But critics say that amount of production would produce huge surpluses available for export, turning Bolivia into a narcostate.
Eradication efforts have been largely suspended in Bolivia since last year, when the country was paralyzed by protests and blockades led by Mr. Morales' left-wing Movement to Socialism (MAS). The protest movement has succeeded in toppling two presidents since 2003.
The government estimates there are 79,000 acres of coca under cultivation in Bolivia. Officials privately say that there is little they can do to reduce production without risking a new round of unrest that could scuttle hopes for a peaceful election next Monday.
The latest opinion polls show Mr. Morales likely to win nearly 40 percent of the vote with his main opponent, Jorge Quiroga of the conservative Podemos party, not far behind. Podemos has launched a negative television ad campaign highlighting MAS ties with narcotrafficking, terrorism, Venezuela's Hugo Chavez and Cuba's Fidel Castro.
Mr.
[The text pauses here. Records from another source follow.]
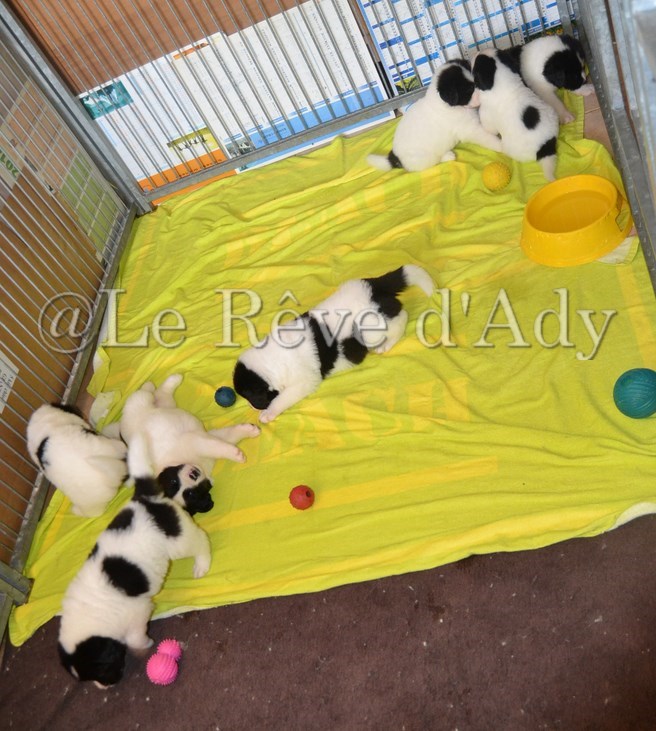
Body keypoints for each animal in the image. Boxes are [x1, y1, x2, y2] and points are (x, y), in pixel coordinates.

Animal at [57, 442, 212, 688]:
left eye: (102, 670)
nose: (105, 686)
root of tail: (147, 499)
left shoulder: (136, 615)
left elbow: (135, 638)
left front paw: (146, 644)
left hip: (178, 541)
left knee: (200, 541)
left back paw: (202, 564)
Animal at [114, 374, 260, 494]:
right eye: (175, 484)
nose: (193, 474)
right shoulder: (199, 440)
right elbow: (223, 444)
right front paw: (237, 454)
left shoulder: (201, 438)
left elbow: (229, 436)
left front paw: (249, 431)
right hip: (163, 405)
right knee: (159, 393)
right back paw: (165, 381)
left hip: (150, 402)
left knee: (152, 393)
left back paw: (161, 382)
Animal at [233, 264, 434, 423]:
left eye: (252, 397)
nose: (253, 407)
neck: (272, 361)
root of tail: (374, 285)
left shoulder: (304, 381)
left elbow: (283, 398)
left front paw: (268, 413)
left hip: (370, 329)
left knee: (402, 316)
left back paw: (388, 343)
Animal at [367, 59, 502, 173]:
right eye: (469, 90)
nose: (484, 93)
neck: (447, 105)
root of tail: (395, 157)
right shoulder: (470, 130)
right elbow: (487, 138)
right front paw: (501, 145)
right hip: (426, 158)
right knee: (434, 161)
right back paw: (448, 155)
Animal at [472, 48, 560, 180]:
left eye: (477, 62)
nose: (475, 52)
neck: (505, 82)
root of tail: (545, 145)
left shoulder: (486, 115)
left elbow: (489, 129)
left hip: (511, 147)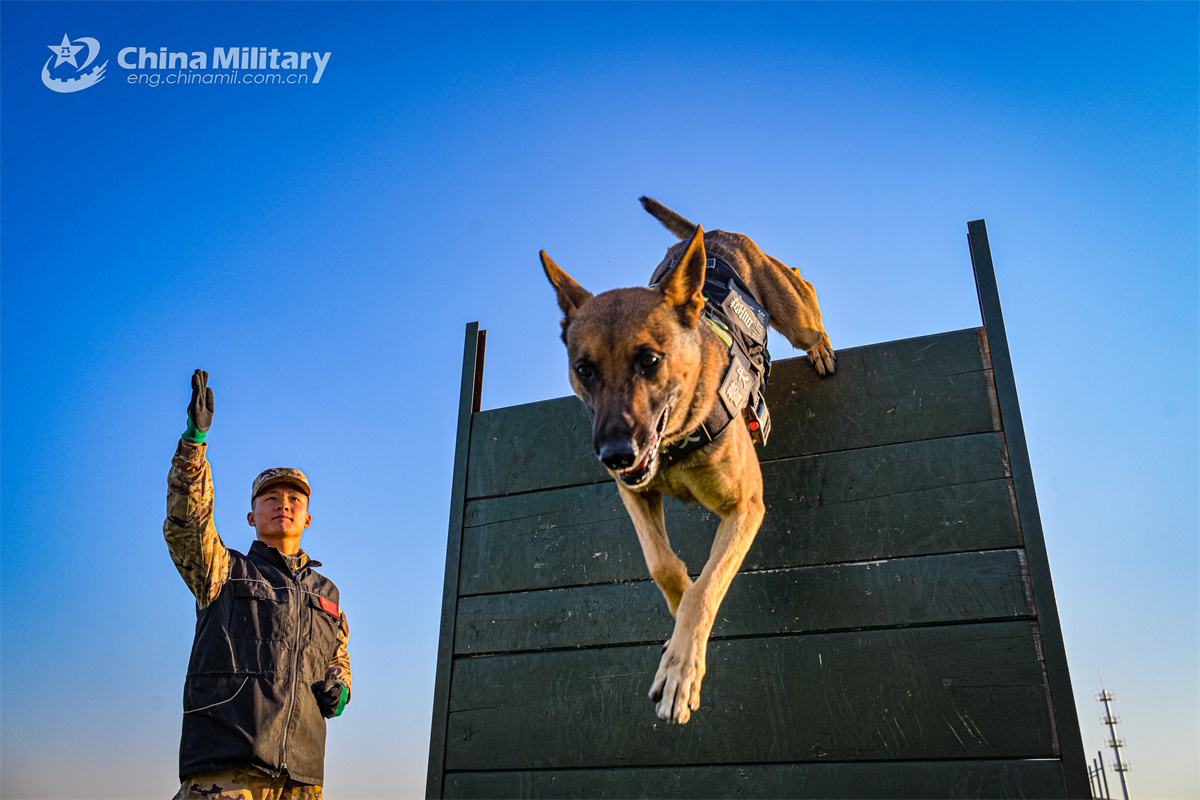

Quiroga is expected to carry the big-city vote of Santa Cruz and the capital, La Paz. But in a country where an estimated 70 percent of the population subsists outside the formal economy, MAS is relying heavily on mobilizing peasant support in rural areas where growing coca is a way of life.
In the community of Quillancollo recently, about 15,000 Indians gathered to cheer and throw rose petals on Mr. Morales, who promises to "put an end to over 500 years of white domination."
"Of course we are going to legalize coca. It's the only way that we are going to get out of our current misery," said Ileana Fuentes, a young MAS militant who cheered when speakers declare in the native Quechua language: "Death to those who have sold out the homeland" and "Let's finish off the Yanquis."
Omar Barrientos, a Cochabamba lawyer who worked as a consultant to the U.S. State Department in drafting anti-drug policy, said Mr. Morales had fashioned a coalition of various far-left groups "for the common purpose of resisting the highly unpopular coca zero law."
"Evo formed MAS by forging an alliance between coca-growing syndicates, remnants of Che Guevara-inspired guerrilla groups, radical indigenous organizations, Trotskyite-led miners' unions as well as elements of the traditional left," Mr. Barrientos said.
The United States was authorized to interdict coca growing in Bolivia in the 1980s after a drastic increase in coca production as miners from the high Andes migrated to Cochabamba to make easy money farming coca in the tropical valley of Chapare.